▸ **ASSIGNMENT**
The required output is the line that contains "left hip: (899, 679)" and every line after it, each written out exactly, up to the end of the entries.

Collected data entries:

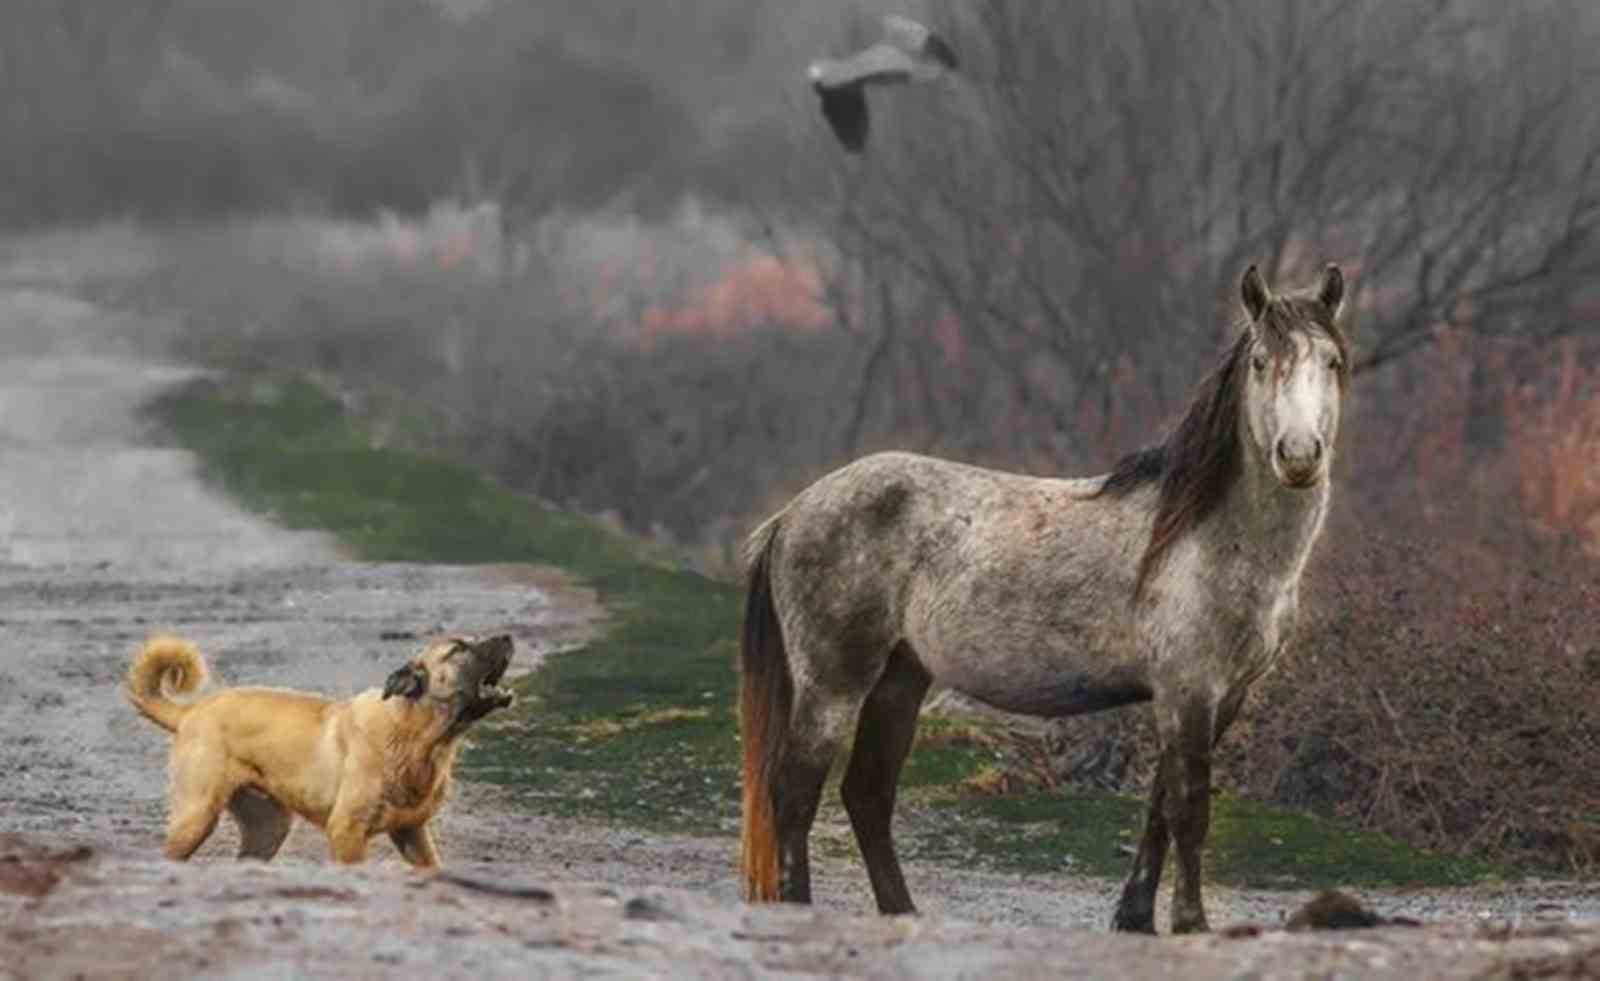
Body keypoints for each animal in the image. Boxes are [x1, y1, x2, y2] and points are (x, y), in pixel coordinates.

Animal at [127, 627, 512, 864]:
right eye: (459, 648)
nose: (508, 636)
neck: (416, 734)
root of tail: (191, 711)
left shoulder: (412, 833)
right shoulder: (346, 831)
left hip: (267, 828)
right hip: (196, 817)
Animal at [736, 262, 1350, 934]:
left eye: (1332, 361)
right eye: (1262, 362)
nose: (1299, 455)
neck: (1207, 537)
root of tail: (793, 514)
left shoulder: (1223, 697)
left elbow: (1159, 808)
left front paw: (1136, 918)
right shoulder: (1188, 691)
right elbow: (1189, 810)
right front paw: (1190, 923)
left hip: (899, 679)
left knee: (866, 794)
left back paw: (903, 912)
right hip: (832, 684)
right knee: (794, 793)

▸ **WORKED SOLUTION**
left hip: (899, 679)
left knee: (866, 794)
left back paw: (903, 912)
right hip: (832, 684)
right knee: (794, 793)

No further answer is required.